Passage to read >>

*****

The MI300X node has 8x GPUs.

Documentation

Gaining access

Access requires a COSMA account, obtained via the DiRAC SAFE portal.

  1. Create a SAFE account with an institutional email.
  2. Upload an SSH public key on SAFE. If you do not have one, generate with ssh-keygen -t ed25519.
  3. Request a login account. This requires selecting a project, either:
    • Project do018 for AMD GPU testbed access.
    • A DiRAC project code for a given allocation (provided by a supervisor).
  4. Wait for the account to be approved by the project manager. Keep an eye on your email!
  5. Connect to COSMA via SSH: ssh username@login8.cosma.dur.ac.uk (Note: On first login you will be asked to change the password provided in your email)

Visit https://cosma.readthedocs.io/en/latest/account.html for more details. Contact cosma-support@durham.ac.uk for any questions.

*****

Actions to take >>
• 1. Write out the stretch of the COSMA access instructions from "1. Create a" through "by a supervisor).".
• 2. In the COSMA access instructions, list the opening sentence of every numbered step, in order.

*****

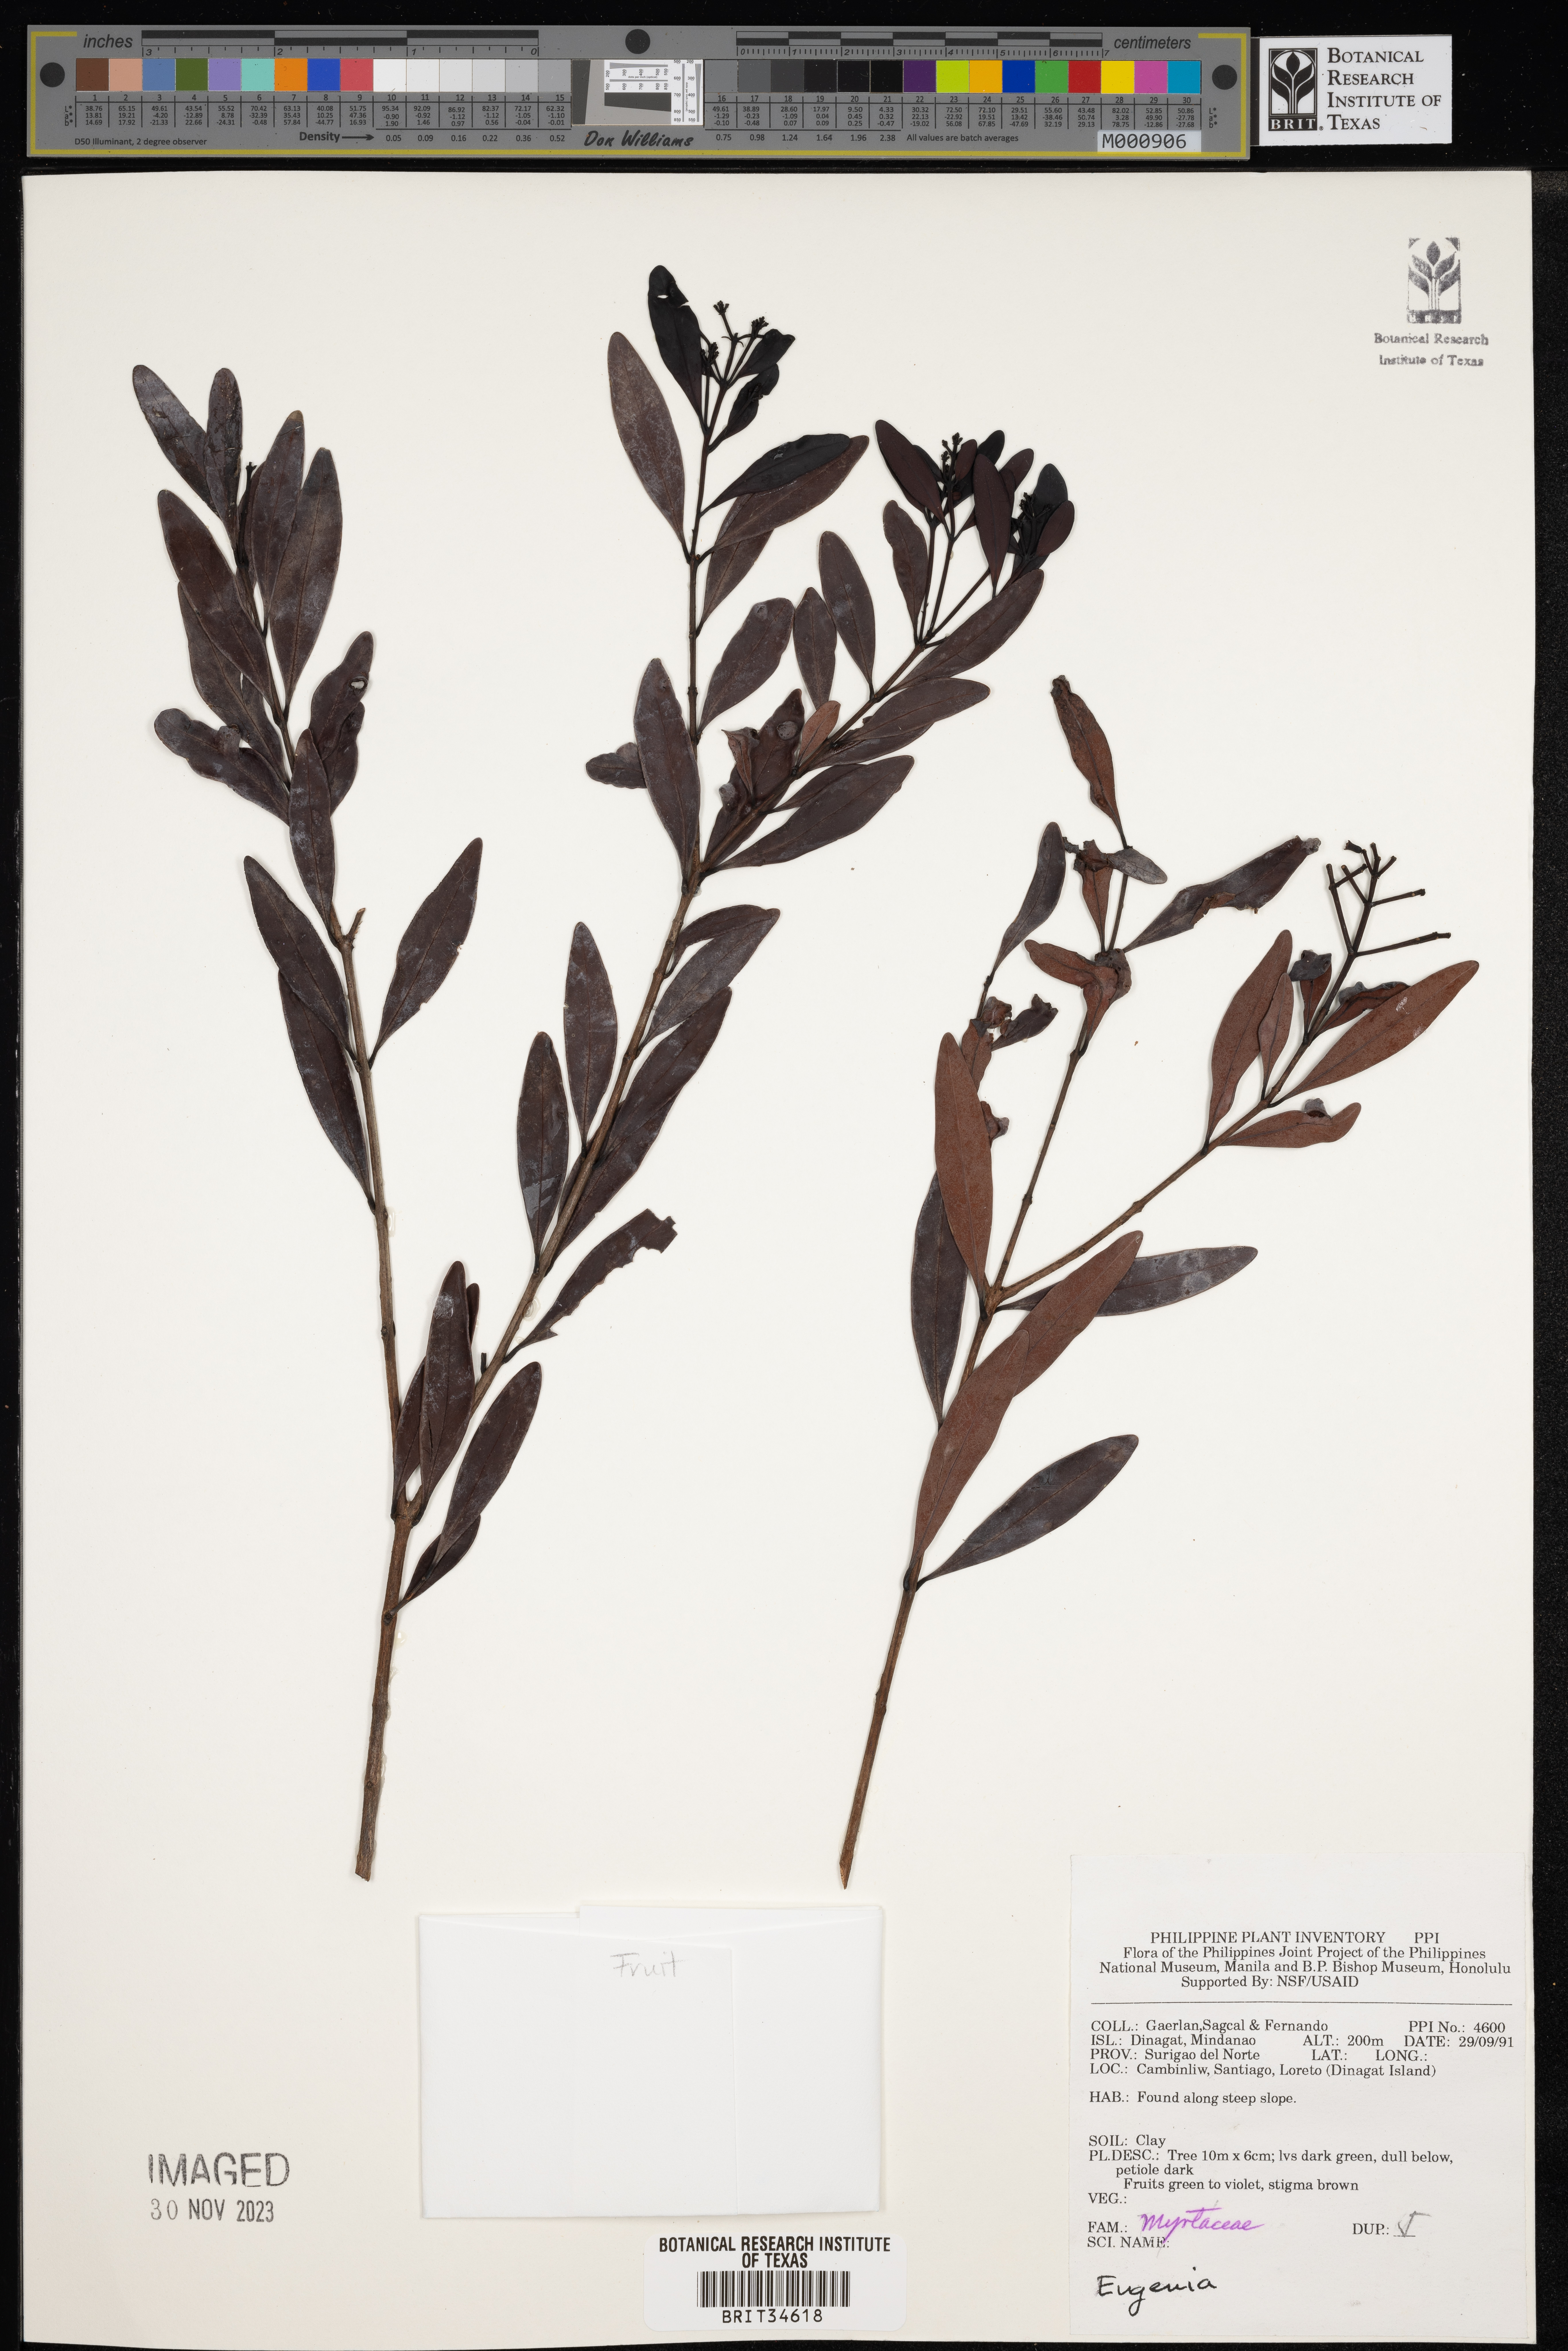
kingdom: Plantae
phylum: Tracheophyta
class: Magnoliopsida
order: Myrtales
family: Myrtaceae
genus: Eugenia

*****

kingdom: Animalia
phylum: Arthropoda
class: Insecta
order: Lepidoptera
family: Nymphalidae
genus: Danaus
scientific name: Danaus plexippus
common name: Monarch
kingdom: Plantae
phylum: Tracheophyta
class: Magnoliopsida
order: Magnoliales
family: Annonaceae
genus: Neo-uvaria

*****

Responses in order >>
• 1.
1. Create a SAFE account with an institutional email.
  2. Upload an SSH public key on SAFE. If you do not have one, generate with ssh-keygen -t ed25519.
  3. Request a login account. This requires selecting a project, either:
    • Project do018 for AMD GPU testbed access.
    • A DiRAC project code for a given allocation (provided by a supervisor).

• 2.
1. Create a SAFE account with an institutional email.
2. Upload an SSH public key on SAFE.
3. Request a login account.
4. Wait for the account to be approved by the project manager.
5. Connect to COSMA via SSH: ssh username@login8.cosma.dur.ac.uk